Et les conséquences sont là, mesurables, quantifiables. Les enfants qui jouent à des jeux vidéo dès la maternelle présentent des résultats significativement inférieurs en langage et en mathématiques. Le lien est établi. L’éducation recule, l’hyperconnexion avance. Et l’écart se creuse, de plus en plus tôt, avec des effets aggravés par les inégalités sociales. Ainsi, 21 % des enfants d’ouvriers qualifiés possèdent une tablette, contre 7 % des enfants de cadres. Ceux qui auraient le plus besoin de langage, de structure, de contact humain, sont trop souvent livrés à des écrans froids et impitoyables.
Mais l’effondrement ne se limite pas aux apprentissages. Il touche aussi, et peut-être plus encore, à l’autorité. Car une autre alerte, tout aussi grave, monte des écoles : la montée de l’agressivité dès la maternelle. La médiatrice de l’Éducation nationale, Catherine Bechetti-Bizot, évoque une "violence ordinaire" de plus en plus fréquente.
Les enseignants perdent le contrôle. Ils sont seuls, abandonnés, souvent impuissants face à des comportements qu’ils ne parviennent plus à canaliser. Les parents, eux, peinent à fixer des règles, à poser des limites. Une institutrice l’avoue simplement : "Les parents n’imposent plus de cadre." L’école, en perdant son autorité naturelle, devient un champ de tension permanente.
La pédopsychiatre Gisèle Apter le rappelle avec justesse : "Il faut pouvoir patienter, rester assis sur sa chaise, pour accéder à l’apprentissage." Mais nos enfants, nourris dès le berceau à l’immédiateté numérique, à l’agitation constante, n’y arrivent plus. Ils ne savent plus attendre, ils ne supportent plus la frustration, ils ne tolèrent plus l’effort. Et sans effort, sans attention, sans silence, aucune transmission n’est possible. C’est toute la chaîne éducative qui s’effondre, emportée par un mode de vie qui isole, surexcite, fragilise.

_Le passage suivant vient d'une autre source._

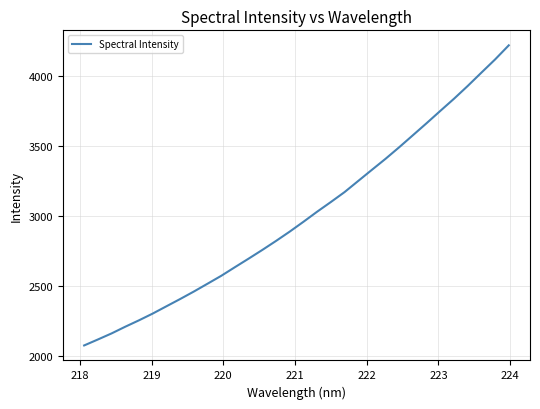

Count the number of categories in the chart.

32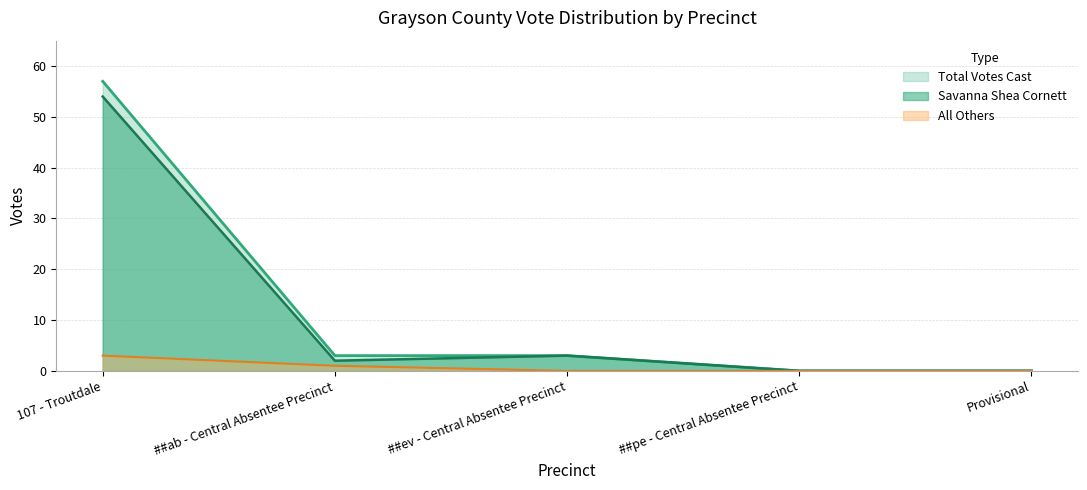

What is the maximum value for Savanna Shea Cornett?

54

Nous sommes aujourd’hui face à une crise éducative d’une profondeur inédite. Elle est silencieuse, rampante, presque invisible pour ceux qui ne veulent pas voir. Mais elle est dévastatrice. L’école maternelle, autrefois fierté française, s’effondre sous nos yeux. Et personne ne crie. Personne ne se lève. Tout se passe comme si ce désastre ne concernait personne. Comme si l’enfance française n’était plus un trésor à protéger, mais une variable d’ajustement dans une société ivre de modernité.
Combien d’années encore avant que les dégâts deviennent irréversibles ? Combien d’enfants sacrifiés sur l’autel d’un progrès mal compris, d’un confort mal orienté ? Il est encore temps de réagir. Mais pour cela, il faut ouvrir les yeux. Il faut du courage. De la lucidité. Et un amour profond pour les enfants de France. Avant qu’il ne soit trop tard.